NEWTOWN SQUARE, PA—After several decades, the doors are now open to Cuba as the U.S. aims to build international relations with the island nation anew. The first U.S. flights to the country since 1961 have been cause for celebration. But, don’t light up those Cuban cigars just yet. There’s still much to consider: How will this impact the lodging industry?
“The lodging landscape will improve over time. As the number of U.S. travelers to Cuba begins to rise, a certain level of service and amenities will be expected, which is currently unavailable throughout the island nation and won’t be for some time,” said Alex Zozaya, CEO of Apple Leisure Group, based here.
Zozaya and his team are well-versed in all things travel, including Cuba. Apple Leisure Group is the parent company for six separate entities: Apple Vacations, AMResorts, Amstar, Unlimited Vacation Club, Travel Impressions and CheapCaribbean.com.
“Together, we’re the nation’s only vertically integrated leisure company with experts in all aspects of hospitality—from resort and destination management to sales and marketing; tour operations; online retail sales; and guest recognition,” said Zozaya. “Through the company’s various entities, we’ve created an extensive global portfolio and offer services throughout the world.”
The company’s current connection to Cuba is through its tour operator, Travel Impressions, which offers cultural and people-to-people tours on the island. Also, through AMResorts, the company’s luxury leisure resort arm, they’re monitoring the ongoing affairs between the U.S. and Cuba in order to determine the viability of opening a property there in the future, noted Zozaya.

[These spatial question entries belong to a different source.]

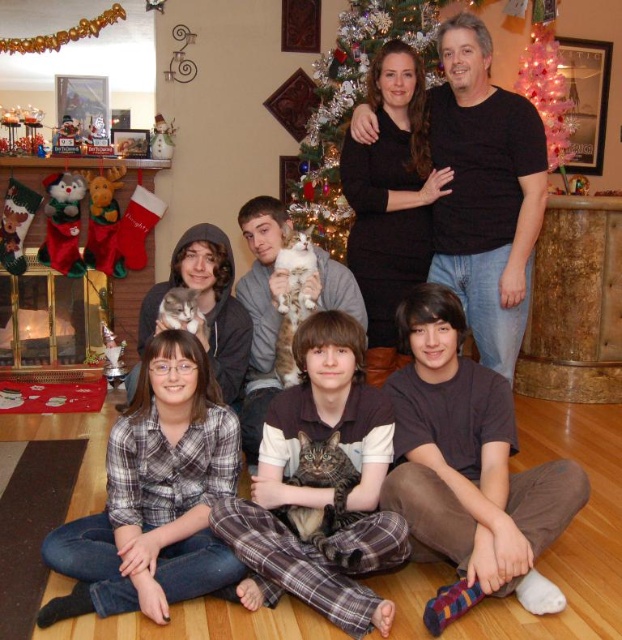
You are a photographer positioned in front of the Christmas tree. You want to take a photo that includes both the plaid shirt at lower left and the pink glittering christmas tree at upper center. Which object should you pan your camera towards first to ensure both are in frame?

To include both the plaid shirt at lower left and the pink glittering christmas tree at upper center in the photo, you should pan your camera towards the plaid shirt at lower left first since it is positioned to the left of the pink glittering christmas tree at upper center.

You are a photographer setting up for a family photo. You notice a striped fabric cat at center and a pink glittering christmas tree at upper center. Which object should you focus on first if you want to capture the larger subject in your shot?

The striped fabric cat at center has a larger size compared to pink glittering christmas tree at upper center, so you should focus on the striped fabric cat at center first to capture the larger subject.

You are standing in the living room and want to place a gift box at the point marked by coordinates point (x=379, y=602). If the gift box requires 7 feet of space from the camera to avoid being too close, will this point be suitable?

The distance of point (x=379, y=602) from camera is 6.97 feet, which is just slightly less than the required 7 feet. Therefore, placing the gift box at this point may be too close and not suitable.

“As the economic picture for the Cuban people improves, they will be able to upgrade their infrastructure and offer the same level of accommodations travelers are used to experiencing throughout other Caribbean destinations,” said Zozaya. “That being said, I wouldn’t expect any significant changes to the current lodging landscape in the coming weeks, but definitely within the next 12-24 months.”
In the decades since the fracture between the U.S. and Cuba much has changed. Zozaya noted that hoteliers would be surprised to learn about the details within the contracts between U.S. businesses and the Cuban government, and the impact they have on the speed of closing hotel deals.
“Consequently, this may ultimately impact the level of interest of U.S. investors or hoteliers,” he said. “Nevertheless, some unanswered questions remain about exactly how U.S.-based hotels will be allowed to operate in Cuba, and there could be additional surprises along the way.”
The interest of hotel brands in planting their properties in Cuba proves that there’s gold in them hills. However, there are some key factors at play that can be a boon or a challenge to prospective transactions.
“Starwood Hotels is a prime example of how U.S. brands will establish their presence on the island. First, by offering management contracts and re-flagging existing properties that continue to be owned by the Cuban government. After initial renovations and updates, these hotels will be labeled as “business hotels” to avoid the restrictions of Americans traveling to Cuba for pure leisure,” he said. “If and when the U.S. Congress decides to lift the economic embargo on Cuba, it will reassure many investors and U.S. hotel businesses that they’re likely to see a return on the money for re-flagging and begin constructing and expanding their presence within the destination.”
For U.S. hoteliers, the business-hotel category will prove to work best given the ongoing restriction set on U.S. travelers, which only allows travel from the U.S. to Cuba under 12 categories: family visits, official business of the U.S. government, journalistic activity, professional research and educational activities, among others.
“In the future, however, given Cuba’s 300-plus miles of linear beach, lifestyle hotel brands that offer resort-style accommodations hotels will prove to be the most appealing hotel category,” he said. “As many European hotel companies can attest to, having already opened a number of resorts on the island’s beaches.”
In terms of entering the country and working with the government, Zozaya stressed that it will be important for hoteliers to be patient and have a degree of humility.
“Expect and accept the challenges that will come when adapting to the nuances of Cuba’s culture and conducting business with the government,” he said. “U.S. companies will also need to be flexible and learn fast. Understanding the rules of engagement will be paramount. There must be transparency, goodwill, protection for investors and the right legal framework to foster business.”